Material supplied:
━━━━━━━━━━━━━━━━━━━━━━━━━━━━━━

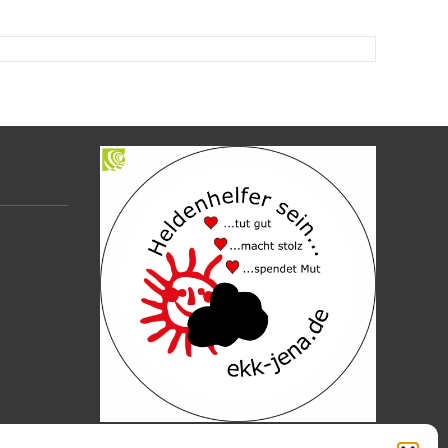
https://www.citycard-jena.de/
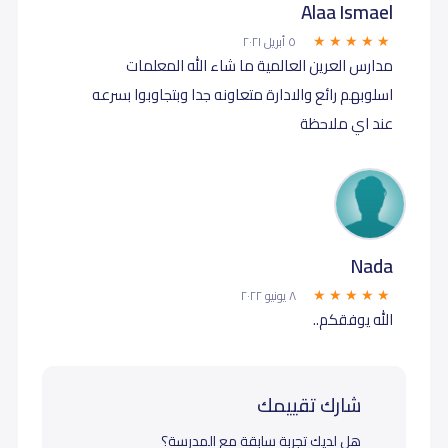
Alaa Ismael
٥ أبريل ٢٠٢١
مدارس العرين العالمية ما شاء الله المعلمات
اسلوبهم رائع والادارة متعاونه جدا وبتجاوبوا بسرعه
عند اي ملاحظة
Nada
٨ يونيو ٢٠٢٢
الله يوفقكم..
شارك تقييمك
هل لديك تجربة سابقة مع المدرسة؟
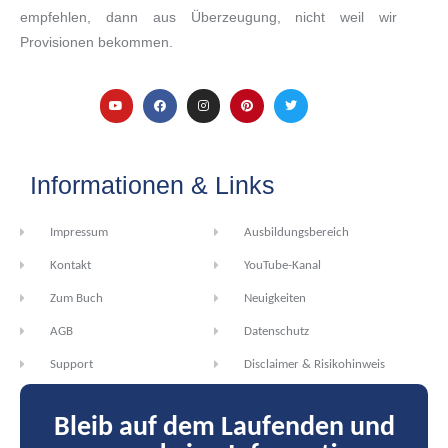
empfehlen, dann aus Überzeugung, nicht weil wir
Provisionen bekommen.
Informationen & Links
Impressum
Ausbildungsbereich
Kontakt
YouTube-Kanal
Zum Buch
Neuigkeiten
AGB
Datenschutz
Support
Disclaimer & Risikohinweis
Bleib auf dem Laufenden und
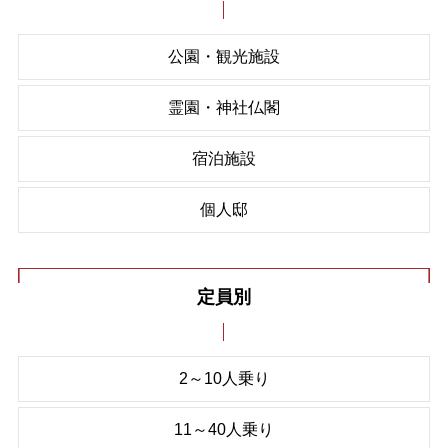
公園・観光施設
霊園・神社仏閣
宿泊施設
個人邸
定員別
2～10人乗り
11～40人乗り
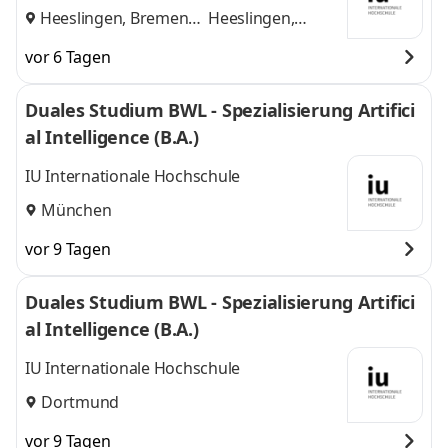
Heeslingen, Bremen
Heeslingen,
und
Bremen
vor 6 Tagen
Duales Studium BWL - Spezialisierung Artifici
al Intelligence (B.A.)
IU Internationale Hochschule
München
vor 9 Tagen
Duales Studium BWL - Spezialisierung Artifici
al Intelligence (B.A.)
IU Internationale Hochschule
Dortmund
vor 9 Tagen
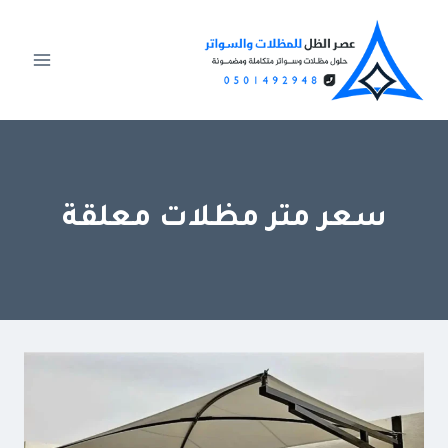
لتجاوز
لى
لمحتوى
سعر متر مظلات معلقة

━━━━━━━━━━━━━━━━━━━━━━━━━━━━━━

Exercise prompt: Your answer should hold only the lines from the line with "اسلوبهم رائع والادارة" through the closing line of the records, restated exactly and free of pictures.

Output below:
اسلوبهم رائع والادارة متعاونه جدا وبتجاوبوا بسرعه
عند اي ملاحظة
Nada
٨ يونيو ٢٠٢٢
الله يوفقكم..
شارك تقييمك
هل لديك تجربة سابقة مع المدرسة؟
empfehlen, dann aus Überzeugung, nicht weil wir
Provisionen bekommen.
Informationen & Links
Impressum
Ausbildungsbereich
Kontakt
YouTube-Kanal
Zum Buch
Neuigkeiten
AGB
Datenschutz
Support
Disclaimer & Risikohinweis
Bleib auf dem Laufenden und
公園・観光施設
霊園・神社仏閣
宿泊施設
個人邸
定員別
2～10人乗り
11～40人乗り
Heeslingen, Bremen
Heeslingen,
und
Bremen
vor 6 Tagen
Duales Studium BWL - Spezialisierung Artifici
al Intelligence (B.A.)
IU Internationale Hochschule
München
vor 9 Tagen
Duales Studium BWL - Spezialisierung Artifici
al Intelligence (B.A.)
IU Internationale Hochschule
Dortmund
vor 9 Tagen
لتجاوز
لى
لمحتوى
سعر متر مظلات معلقة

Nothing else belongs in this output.